Research on the role gender plays in how patients experience cancer is in its infancy, and the “clinical relevance” has yet to be established. But study author Dr. Michael Davidson, of London’s Royal Marsden Hospital NHS Foundation Trust, noted that while sufficient data has not yet been established to “support alternative chemotherapy dosing strategies for men and women, it is useful for clinicians to be aware of such findings in order to refine their treatment in other ways.” If an oncologist knows women are more prone to nausea or diarrhea, for example, he or she may educate patients in advance and direct them to supportive care.

Another difference: Communication

Men and women have many differences when it comes to cancer, says Shayma Kazmi, MD, Medical Oncologist & Hematologist at Cancer Treatment Centers of America® (CTCA), Philadelphia, including how open they are in sharing experiences with side effects from chemotherapy and other treatments. Women, she says, are typically more comfortable than men talking to their doctors.
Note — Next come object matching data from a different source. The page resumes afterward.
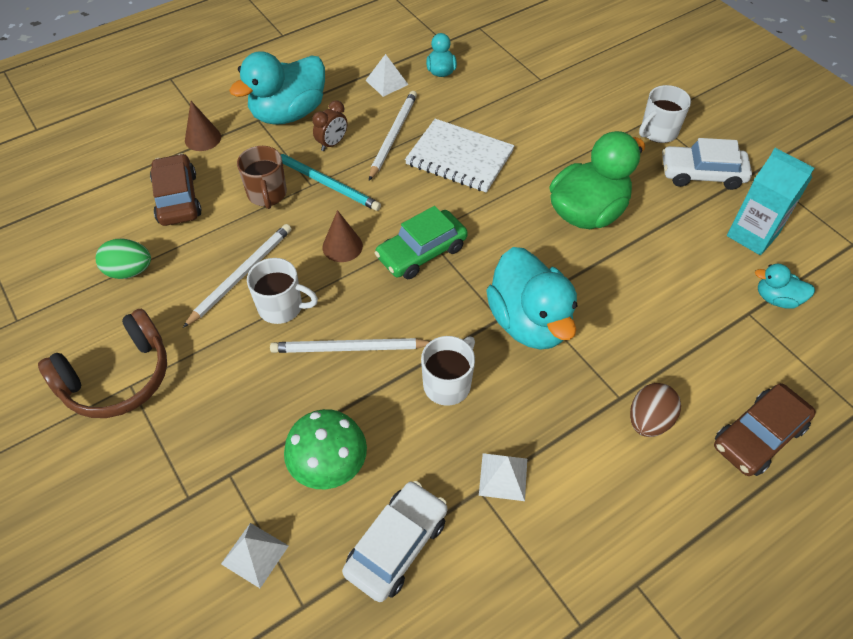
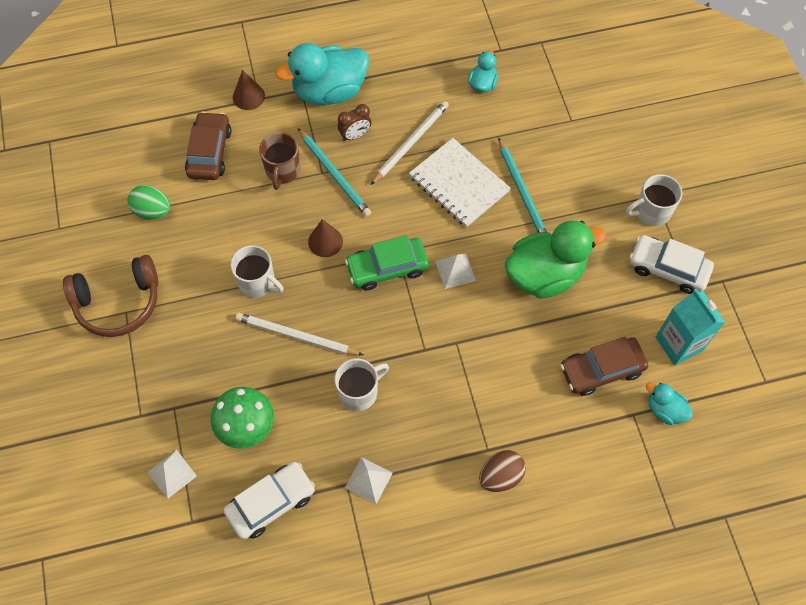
camera: 20 degrees right, 10 degrees up
(241, 275) = (237, 242): white pencil -> none
(387, 82) = (428, 82): white pyramid -> white pyramid (455, 270)
(526, 148) = (522, 192): none -> turquoise pencil
(529, 322) = (446, 361): turquoise duck -> none
(758, 436) = (580, 519): brown car -> brown car (601, 370)

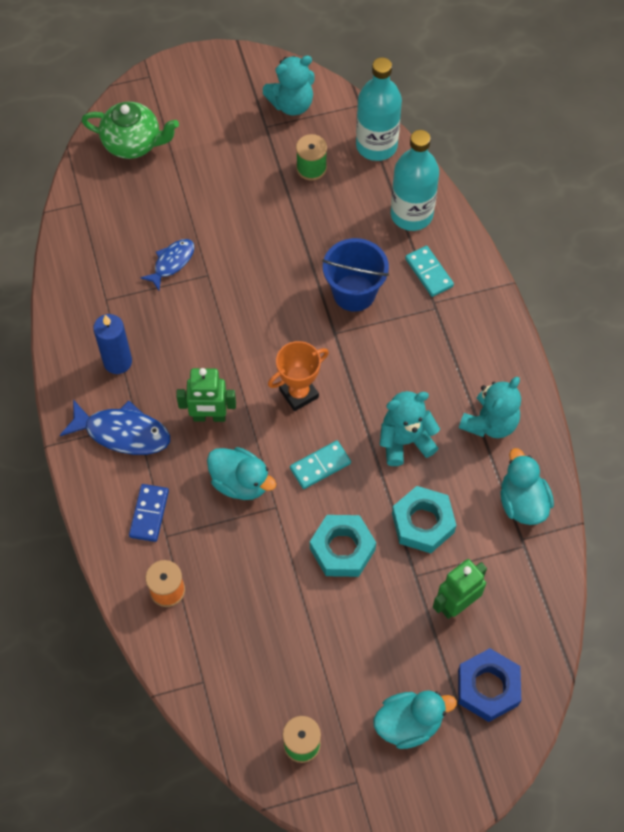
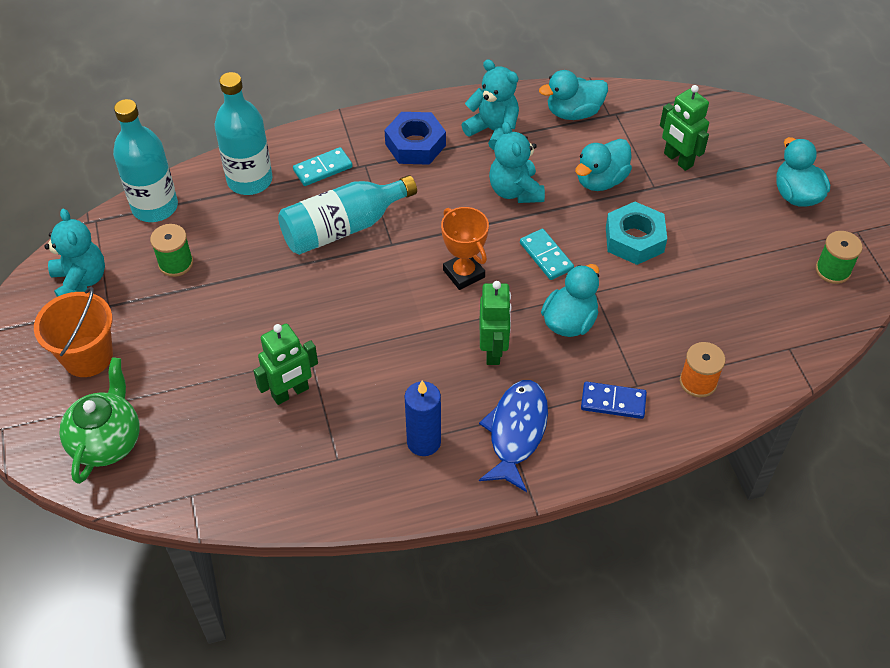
camera: 90 degrees left, 10 degrees down
(172, 262) = (290, 393): blue fish -> green robot
(214, 120) = (88, 356): none -> orange bucket
(354, 293) = (343, 228): blue bucket -> turquoise bottle
(423, 523) = (600, 180): turquoise nut -> turquoise duck
(488, 687) = (751, 142): blue nut -> blue nut (415, 145)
“Women tend to elaborate more on their side effects, specifically the physical side effects of nausea and gastrointestinal discomfort,” Dr. Kazmi says. “I’m a female, so I don’t know if it has to do with them feeling more comfortable. Men who have diarrhea may never tell me. Their definition of diarrhea may be different. They may think it’s only liquid, not that they’re going multiple times a day.”

Women are also much more comfortable discussing how cancer and treatments may be affecting their sexuality, Dr. Kazmi says, adding that men tend to voice fewer complaints. “Their wives, sisters or mothers do a lot of speaking for them and tell me what’s going on,” she adds. “Women are more open to discussing depression, anxiety, sadness, worries. They’re comfortable getting emotional in the room with me. With men, you have to pull those things out.”

New studies are just now allowing doctors to document the differences in how men and women experience cancer and its treatments. For decades, white men comprised the majority of patients enrolled in clinical trials, Dr. Kazmi says. As a result, the data didn’t necessarily translate to women or people of color.

“We know there are metabolic differences between men and women,” she says. “There are different gene expressions and different ways the sexes metabolize medications, but there are not enough statistics yet to act upon those differences.”

Dr. Davidson voiced similar sentiments, noting that the medical establishment is only now “beginning to understand some of the complex cellular, molecular and metabolic differences between the two sexes [that] influence both cancer development and response to treatment.”